At the moment the Open University’s policy is to remove module websites in our Moodle-based virtual learning environment for three years after the module presentation. To have all the module content simply vanish after that period is becoming untenable. For our students the module website is where their learning activities are coordinated and increasingly where they access their learning content in the form of web pages, PDFs, audio and video. In the past they were sent books containing most of the content, could display the books on their shelves and refer back to them and the handwritten notes they’d added in the margins if required at a later date. Now with an increasing amount of content delivered online they stand to lose the permanent access they have had to their core learning materials (barring fire or theft of their physical book collection, that is).
Meanwhile collaborative learning activities are increasingly taking place in forums, wikis, blogs and other social media tools within the virtual learning environment. All the students’ carefully crafted comments or assignment work held in these tools are lost forever when the module website is removed.
Our annotation tool, OUAnnotate, is being used by students to comment on their course content and other websites relevant to their studies. We can hardly encourage learners to use this tool to comment on learning materials for them to later discover that their annotations are no longer accessible because the associated content has vanished.
An additional issue for the Open University is that students (in England at least) are now required to sign up for a whole qualification in order to obtain a loan rather than selecting individual modules one at a time and later deciding how to piece them together into a qualification. This is having profound implications for the way the University organises itself with the qualification becoming the primary focus rather than the module. Content, support and communities are thus available from the qualification website as well as the module site. Assessment may also potentially be organised around the qualification rather than solely at the modular level.
Students might therefore want or need to access online materials they were studying more than a decade previously.

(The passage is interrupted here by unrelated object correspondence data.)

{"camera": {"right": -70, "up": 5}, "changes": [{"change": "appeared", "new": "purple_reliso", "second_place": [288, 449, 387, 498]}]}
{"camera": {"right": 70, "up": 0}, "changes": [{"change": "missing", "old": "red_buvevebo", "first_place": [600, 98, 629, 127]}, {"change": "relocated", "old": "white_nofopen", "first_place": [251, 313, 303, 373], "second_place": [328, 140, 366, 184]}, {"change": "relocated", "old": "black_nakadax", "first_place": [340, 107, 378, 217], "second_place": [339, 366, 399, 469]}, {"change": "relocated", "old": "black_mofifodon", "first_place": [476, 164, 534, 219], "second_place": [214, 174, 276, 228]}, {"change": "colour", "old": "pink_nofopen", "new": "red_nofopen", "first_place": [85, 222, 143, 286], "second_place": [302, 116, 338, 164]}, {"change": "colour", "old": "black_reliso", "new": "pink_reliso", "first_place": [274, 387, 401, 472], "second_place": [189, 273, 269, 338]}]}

So why do we have this policy of switching off module sites in the first place? There are various reasons including not retaining personal data indefinitely and not increasing data storage by keeping multiple presentations of the same content for many years. Another problem is that content authored for one version of Moodle (e.g. a quiz) may require a particular version of Moodle to display it properly. You might end up having to keep multiple versions of Moodle available indefinitely – a technical and logistical nightmare.
The solution a small group of us concluded this morning is probably that first of all the student has to take responsibility for retaining their learning materials in the same way that they’re responsible for not losing their books right now. But we need to give them the advice and tools to do so. We prompt them somehow to say “now that you’re coming to the end of your module would you like to export the content so you can refer to it in the future?” And again three years later, just before the site is about to disappear the student is prompted to export the content if they wish.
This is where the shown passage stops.